After Ebola, are U.S. hospitals prepared for the next deadly threat?

Picture of Anna Almendrala

It’s been almost five months since the Ebola virus was first diagnosed in the U.S. While a handful of specialized hospitals worked together to treat patient zero and the nurses who contracted the disease while caring for him, health centers around the country spent thousands of dollars stocking up on protective supplies, providing extra training and sometimes even constructing new hospital units dedicated to exotic or highly infectious diseases.

The threat of an Ebola outbreak in the U.S. was always small and is even smaller now. But are hospitals around the country better off for the preparations they undertook, or will the investment fall to the wayside, forgotten until the next scary disease outbreak?

In an interview about hospital preparedness, Dr. Stuart Cohen, director of Hospital Infection Control at the University of California, Davis Health System, told me that Ebola was just the latest in a long line of strange or alarming diseases like SARS, MERS or H1N1 that have gradually pushed U.S. hospitals toward higher standards of infection control and treatment. From the piece:

People are making infrastructure changes and really getting focused on what’s necessary to manage complicated patients,” said Cohen in a phone interview with The Huffington Post. “I do think there will be [disease outbreaks] after this, so that preparation won’t be a one-time wonder.

But it's just as easy to be skeptical that anything has changed, in part because very little reporting is done after a crisis is over. I want to investigate what changes are actually being made in US hospitals following the Ebola outbreak, and what effects those changes could have on future threats. I hope to dig into the issue with a report on the network of hospitals, designated by the U.S. Department of Health and Human Services as Ebola treatment centers.

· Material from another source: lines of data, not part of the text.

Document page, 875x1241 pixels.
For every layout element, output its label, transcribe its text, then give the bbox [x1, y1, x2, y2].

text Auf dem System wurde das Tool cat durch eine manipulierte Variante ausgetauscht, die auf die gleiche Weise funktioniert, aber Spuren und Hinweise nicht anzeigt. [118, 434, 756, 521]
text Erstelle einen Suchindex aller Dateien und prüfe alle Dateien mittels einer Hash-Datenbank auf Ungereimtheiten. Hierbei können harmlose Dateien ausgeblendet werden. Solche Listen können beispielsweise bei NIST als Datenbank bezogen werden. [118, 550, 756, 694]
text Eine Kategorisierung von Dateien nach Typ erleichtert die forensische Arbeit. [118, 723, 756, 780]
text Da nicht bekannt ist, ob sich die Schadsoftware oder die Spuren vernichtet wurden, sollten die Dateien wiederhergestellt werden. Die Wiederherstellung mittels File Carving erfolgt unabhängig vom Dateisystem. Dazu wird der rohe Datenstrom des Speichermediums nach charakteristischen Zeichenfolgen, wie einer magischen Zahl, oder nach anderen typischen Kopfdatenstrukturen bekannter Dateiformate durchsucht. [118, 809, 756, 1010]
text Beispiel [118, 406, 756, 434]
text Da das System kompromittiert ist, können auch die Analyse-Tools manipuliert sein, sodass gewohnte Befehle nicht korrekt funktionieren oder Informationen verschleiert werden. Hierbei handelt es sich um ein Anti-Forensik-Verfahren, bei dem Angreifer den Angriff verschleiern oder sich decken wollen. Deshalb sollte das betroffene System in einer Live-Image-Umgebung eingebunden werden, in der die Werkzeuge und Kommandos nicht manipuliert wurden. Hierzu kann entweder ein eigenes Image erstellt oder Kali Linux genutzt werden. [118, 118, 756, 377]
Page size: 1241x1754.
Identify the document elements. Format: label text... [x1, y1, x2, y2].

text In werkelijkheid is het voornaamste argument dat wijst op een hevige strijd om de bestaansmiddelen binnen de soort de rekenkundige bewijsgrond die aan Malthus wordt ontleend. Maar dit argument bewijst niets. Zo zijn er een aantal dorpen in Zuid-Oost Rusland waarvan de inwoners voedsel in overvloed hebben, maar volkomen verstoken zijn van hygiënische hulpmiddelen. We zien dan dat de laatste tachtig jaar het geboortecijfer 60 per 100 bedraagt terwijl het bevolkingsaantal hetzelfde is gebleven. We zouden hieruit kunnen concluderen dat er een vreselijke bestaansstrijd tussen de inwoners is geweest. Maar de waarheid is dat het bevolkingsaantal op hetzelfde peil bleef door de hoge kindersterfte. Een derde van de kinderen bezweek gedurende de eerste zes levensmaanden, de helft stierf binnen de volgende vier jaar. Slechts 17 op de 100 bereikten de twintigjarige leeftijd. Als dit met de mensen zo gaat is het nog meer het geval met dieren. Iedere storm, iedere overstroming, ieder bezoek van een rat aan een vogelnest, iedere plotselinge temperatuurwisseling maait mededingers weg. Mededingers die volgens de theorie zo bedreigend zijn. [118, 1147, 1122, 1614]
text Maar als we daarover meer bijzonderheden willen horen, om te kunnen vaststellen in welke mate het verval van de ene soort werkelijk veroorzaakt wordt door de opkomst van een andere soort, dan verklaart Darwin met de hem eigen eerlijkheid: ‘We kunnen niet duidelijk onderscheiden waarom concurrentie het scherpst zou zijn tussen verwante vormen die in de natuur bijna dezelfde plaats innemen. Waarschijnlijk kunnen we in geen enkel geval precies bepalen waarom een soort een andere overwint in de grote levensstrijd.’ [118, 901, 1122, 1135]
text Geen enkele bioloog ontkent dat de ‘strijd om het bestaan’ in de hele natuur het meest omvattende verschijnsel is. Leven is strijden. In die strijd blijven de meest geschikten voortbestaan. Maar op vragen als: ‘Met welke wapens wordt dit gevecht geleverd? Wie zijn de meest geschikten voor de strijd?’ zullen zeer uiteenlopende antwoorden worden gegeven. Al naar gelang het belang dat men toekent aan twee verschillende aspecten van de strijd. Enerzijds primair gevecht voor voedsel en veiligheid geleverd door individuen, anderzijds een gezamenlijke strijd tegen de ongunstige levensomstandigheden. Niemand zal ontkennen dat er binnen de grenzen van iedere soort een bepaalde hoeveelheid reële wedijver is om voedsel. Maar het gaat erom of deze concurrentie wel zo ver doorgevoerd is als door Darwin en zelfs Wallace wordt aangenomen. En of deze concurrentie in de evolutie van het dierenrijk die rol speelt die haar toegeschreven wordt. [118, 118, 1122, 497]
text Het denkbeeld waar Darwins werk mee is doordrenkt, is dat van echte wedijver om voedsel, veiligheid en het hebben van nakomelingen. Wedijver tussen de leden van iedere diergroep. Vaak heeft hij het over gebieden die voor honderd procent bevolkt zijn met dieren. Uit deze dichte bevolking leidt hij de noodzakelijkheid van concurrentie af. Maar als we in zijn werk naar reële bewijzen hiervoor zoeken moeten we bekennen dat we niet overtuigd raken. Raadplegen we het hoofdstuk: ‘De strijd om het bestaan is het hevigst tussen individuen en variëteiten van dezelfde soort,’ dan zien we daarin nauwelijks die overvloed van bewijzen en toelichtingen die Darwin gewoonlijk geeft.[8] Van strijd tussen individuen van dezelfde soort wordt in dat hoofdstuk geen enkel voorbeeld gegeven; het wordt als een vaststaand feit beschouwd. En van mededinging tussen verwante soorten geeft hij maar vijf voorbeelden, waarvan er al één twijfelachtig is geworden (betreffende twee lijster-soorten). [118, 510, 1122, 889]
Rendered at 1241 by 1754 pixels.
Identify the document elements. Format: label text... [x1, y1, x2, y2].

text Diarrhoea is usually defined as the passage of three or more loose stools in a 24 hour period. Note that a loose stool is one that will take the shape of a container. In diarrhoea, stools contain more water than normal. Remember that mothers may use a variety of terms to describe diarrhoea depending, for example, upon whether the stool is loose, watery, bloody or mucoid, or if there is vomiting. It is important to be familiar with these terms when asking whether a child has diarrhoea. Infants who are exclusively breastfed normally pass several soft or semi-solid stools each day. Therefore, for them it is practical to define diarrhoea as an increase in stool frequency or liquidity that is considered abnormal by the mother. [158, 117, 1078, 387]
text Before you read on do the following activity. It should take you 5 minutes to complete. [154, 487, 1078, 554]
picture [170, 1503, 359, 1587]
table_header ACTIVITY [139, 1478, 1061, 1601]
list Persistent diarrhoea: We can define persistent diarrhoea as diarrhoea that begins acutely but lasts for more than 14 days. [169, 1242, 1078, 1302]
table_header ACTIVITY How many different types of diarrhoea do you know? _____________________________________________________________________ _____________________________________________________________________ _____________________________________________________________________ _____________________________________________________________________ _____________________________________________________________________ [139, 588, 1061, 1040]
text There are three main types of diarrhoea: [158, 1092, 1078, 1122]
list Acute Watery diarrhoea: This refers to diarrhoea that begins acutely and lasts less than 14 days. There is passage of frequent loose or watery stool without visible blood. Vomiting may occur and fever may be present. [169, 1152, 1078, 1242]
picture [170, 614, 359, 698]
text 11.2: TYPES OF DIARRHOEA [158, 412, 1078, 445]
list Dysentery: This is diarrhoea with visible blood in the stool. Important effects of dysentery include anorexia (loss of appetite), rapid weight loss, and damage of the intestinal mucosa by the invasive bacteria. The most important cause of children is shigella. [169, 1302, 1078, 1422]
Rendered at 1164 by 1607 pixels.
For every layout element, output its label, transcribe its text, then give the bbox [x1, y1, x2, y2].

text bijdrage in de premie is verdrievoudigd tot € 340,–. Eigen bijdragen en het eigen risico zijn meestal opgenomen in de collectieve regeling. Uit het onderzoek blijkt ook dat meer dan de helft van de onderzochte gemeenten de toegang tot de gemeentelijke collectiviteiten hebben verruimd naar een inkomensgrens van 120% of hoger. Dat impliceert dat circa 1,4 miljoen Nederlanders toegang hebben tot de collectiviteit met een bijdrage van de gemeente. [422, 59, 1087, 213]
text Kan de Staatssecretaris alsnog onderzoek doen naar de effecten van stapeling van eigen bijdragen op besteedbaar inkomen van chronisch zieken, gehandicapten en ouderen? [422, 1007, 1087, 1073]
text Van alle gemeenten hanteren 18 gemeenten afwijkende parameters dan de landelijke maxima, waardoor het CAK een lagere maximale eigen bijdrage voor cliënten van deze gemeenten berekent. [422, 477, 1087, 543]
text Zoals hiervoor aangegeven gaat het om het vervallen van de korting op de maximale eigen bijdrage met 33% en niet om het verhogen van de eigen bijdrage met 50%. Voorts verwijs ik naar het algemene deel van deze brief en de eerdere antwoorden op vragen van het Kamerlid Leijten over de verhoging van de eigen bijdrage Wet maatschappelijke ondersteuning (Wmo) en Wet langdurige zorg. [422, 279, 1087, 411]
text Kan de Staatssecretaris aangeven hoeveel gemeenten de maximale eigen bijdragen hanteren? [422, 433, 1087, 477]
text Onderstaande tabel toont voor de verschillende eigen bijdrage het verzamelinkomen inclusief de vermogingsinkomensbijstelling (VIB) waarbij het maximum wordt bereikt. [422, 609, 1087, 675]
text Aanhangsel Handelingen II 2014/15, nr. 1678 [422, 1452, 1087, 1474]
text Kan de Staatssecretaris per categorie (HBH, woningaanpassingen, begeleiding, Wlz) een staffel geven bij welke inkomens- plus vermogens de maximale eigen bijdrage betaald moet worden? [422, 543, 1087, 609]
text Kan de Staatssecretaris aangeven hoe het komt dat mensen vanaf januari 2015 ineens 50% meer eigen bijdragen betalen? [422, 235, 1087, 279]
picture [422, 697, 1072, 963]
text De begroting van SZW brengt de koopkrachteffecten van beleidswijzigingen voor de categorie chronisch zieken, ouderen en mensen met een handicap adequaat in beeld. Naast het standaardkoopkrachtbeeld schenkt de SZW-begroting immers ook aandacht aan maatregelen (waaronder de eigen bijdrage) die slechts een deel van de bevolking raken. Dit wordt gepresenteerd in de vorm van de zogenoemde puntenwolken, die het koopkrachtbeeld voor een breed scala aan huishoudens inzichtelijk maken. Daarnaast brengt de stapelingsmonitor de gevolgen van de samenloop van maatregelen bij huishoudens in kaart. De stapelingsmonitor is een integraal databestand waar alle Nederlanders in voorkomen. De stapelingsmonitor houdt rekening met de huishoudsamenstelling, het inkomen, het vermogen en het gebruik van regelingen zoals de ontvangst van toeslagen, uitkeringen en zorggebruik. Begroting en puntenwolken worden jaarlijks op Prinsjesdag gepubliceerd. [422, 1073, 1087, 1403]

I also plan to explore infectious disease preparedness on an individual level. For many serious viruses, this means getting vaccinated -- usually in childhood. Decades ago, parents were desperate for vaccines that would protect their children against dreaded diseases like polio. Now, as the recent measles outbreak and the ongoing reluctance to vaccinate pre-teens against HPV has shown, parents need a lot more convincing. As California communities continue to experience the consequences of vaccination rates, how will this complicate hospital preparedness for highly infectious diseases that many doctors may have never seen in person.